▶ TASK ITEM
Every line in the records below between the one holding "There are common" and the one holding "retirement.", inclusive, is to be set down exactly; all other lines are to be left out.

#### INPUT ####

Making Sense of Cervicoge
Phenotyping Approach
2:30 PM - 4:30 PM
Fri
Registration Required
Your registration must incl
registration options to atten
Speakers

####
#### INPUT ####

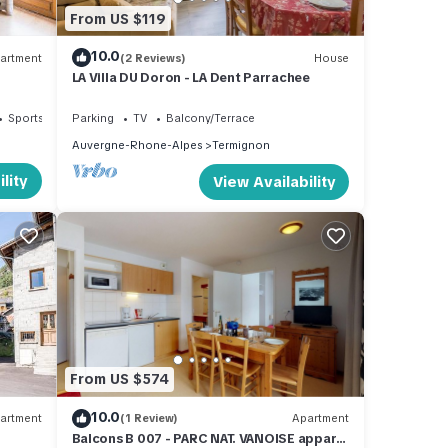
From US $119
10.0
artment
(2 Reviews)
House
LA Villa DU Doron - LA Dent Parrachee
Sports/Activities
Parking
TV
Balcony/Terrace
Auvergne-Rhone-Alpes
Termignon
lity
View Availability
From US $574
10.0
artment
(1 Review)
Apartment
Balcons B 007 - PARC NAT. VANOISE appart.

####
#### INPUT ####

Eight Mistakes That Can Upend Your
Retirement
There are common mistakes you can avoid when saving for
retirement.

####

▶ WRITTEN ANSWER
There are common mistakes you can avoid when saving for
retirement.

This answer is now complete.